_Given problem 1:_ List every person mentioned by name in the concert review.

-- start Passage shown --

With disc jockey Mister Cee switching the beat from song to song without pause, the show gathered momentum and took shape. Kane joined his two dancers for hot workouts showcasing whirlwind solo moves and athletic unison steps. On “Raw,” a brag-rap that rehashes the most overworked rapper’s theme--”I am the greatest”--Kane backed up the boasting with a commanding, imperious baritone.

He worked guest rappers into the show (Grandmaster Kaz and an under-amplified, ski-capped Ice Cube, from the controversial N.W.A.) without bogging it down. And he brought substance to the proceedings with such socially conscious numbers as the black-pride rap “Ain’t No Stopping Us Now,” playing his own lines off the audience’s chorus sing-along.

Unfortunately--with a capital U--Kane was at his most emphatic in delivering a vile couplet that broadcast his hatred for homosexuals. One can only hope that some clear, brave voices will emerge in hip hop, heavy metal and other branches of pop music to answer this kind of bigotry.

-- end Passage shown --
-- start Task input --

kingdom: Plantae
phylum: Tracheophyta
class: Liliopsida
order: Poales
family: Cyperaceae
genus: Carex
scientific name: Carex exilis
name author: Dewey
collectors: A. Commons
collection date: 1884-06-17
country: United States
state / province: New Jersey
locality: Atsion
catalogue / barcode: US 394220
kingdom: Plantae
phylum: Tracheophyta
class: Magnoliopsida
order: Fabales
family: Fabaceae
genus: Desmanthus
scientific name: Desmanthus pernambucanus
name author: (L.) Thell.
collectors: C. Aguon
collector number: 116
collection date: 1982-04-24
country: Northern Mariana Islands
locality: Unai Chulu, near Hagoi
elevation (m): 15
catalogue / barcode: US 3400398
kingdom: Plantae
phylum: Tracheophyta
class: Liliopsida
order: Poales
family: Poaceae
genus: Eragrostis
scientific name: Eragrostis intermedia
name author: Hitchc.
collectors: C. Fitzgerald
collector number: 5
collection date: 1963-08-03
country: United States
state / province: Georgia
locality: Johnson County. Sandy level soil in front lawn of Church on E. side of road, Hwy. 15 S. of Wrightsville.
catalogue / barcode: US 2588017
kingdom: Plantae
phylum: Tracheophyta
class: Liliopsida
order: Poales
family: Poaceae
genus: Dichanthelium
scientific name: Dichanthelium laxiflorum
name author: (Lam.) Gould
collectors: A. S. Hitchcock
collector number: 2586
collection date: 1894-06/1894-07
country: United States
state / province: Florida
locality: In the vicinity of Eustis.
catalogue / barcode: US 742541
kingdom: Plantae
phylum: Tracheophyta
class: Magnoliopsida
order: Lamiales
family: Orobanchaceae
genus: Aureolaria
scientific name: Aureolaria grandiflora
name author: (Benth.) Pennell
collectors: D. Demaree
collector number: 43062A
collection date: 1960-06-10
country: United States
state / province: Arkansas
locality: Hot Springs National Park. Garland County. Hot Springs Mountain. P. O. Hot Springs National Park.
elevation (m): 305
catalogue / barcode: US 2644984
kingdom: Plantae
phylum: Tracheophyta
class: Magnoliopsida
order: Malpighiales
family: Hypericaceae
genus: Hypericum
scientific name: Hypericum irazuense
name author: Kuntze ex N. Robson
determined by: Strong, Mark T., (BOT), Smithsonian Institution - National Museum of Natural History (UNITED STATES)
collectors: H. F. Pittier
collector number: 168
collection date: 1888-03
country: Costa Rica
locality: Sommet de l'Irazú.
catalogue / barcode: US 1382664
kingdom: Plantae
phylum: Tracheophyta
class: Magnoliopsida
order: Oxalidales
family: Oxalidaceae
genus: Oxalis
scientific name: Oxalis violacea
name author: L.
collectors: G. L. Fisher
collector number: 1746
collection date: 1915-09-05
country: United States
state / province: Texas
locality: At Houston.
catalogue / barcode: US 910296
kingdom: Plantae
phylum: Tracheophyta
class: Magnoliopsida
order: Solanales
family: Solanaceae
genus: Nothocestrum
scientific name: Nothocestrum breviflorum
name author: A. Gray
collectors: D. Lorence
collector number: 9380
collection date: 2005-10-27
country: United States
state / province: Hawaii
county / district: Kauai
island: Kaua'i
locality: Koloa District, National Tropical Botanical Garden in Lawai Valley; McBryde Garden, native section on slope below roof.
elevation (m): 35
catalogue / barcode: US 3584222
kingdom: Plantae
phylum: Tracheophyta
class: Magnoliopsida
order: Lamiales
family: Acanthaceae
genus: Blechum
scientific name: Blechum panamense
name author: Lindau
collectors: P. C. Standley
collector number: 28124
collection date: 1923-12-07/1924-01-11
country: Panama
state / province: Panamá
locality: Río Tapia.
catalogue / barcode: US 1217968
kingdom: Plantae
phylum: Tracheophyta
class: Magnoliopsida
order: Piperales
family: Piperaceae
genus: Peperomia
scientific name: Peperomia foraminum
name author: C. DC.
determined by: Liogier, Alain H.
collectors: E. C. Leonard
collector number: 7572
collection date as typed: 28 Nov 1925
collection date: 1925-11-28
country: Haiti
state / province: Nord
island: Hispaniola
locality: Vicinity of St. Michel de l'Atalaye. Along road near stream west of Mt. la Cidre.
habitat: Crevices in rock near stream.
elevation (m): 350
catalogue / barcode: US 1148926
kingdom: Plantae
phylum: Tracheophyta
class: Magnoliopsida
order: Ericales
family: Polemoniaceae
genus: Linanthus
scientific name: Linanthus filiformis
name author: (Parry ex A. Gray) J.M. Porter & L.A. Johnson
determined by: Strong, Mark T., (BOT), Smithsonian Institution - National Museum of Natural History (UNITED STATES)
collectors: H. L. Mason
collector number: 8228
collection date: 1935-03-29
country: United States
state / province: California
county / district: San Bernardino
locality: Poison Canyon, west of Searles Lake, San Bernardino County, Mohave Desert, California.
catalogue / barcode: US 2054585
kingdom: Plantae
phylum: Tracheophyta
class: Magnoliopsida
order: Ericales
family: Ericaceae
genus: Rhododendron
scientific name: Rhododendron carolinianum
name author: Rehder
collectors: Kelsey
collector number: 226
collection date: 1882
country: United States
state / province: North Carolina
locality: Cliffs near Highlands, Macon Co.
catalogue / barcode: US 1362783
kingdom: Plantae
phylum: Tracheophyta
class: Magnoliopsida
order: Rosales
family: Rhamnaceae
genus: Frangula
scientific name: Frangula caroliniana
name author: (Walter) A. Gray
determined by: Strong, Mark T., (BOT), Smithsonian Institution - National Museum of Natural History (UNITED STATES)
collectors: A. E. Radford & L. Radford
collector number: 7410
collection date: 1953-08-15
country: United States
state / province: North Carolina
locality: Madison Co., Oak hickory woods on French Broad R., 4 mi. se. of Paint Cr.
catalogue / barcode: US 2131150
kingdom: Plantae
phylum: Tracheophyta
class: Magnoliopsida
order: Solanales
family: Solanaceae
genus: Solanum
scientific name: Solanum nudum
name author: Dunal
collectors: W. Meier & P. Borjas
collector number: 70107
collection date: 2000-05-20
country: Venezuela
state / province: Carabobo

-- end Task input --

_Given problem 2:_ Reproduce, word for word, the lines of the records from the line with "state / province: New Jersey" up to and including the line with "genus: Eragrostis".

_Correct result 1:_ Mister Cee, Kane, Grandmaster Kaz, Ice Cube

_Correct result 2:_
state / province: New Jersey
locality: Atsion
catalogue / barcode: US 394220
kingdom: Plantae
phylum: Tracheophyta
class: Magnoliopsida
order: Fabales
family: Fabaceae
genus: Desmanthus
scientific name: Desmanthus pernambucanus
name author: (L.) Thell.
collectors: C. Aguon
collector number: 116
collection date: 1982-04-24
country: Northern Mariana Islands
locality: Unai Chulu, near Hagoi
elevation (m): 15
catalogue / barcode: US 3400398
kingdom: Plantae
phylum: Tracheophyta
class: Liliopsida
order: Poales
family: Poaceae
genus: Eragrostis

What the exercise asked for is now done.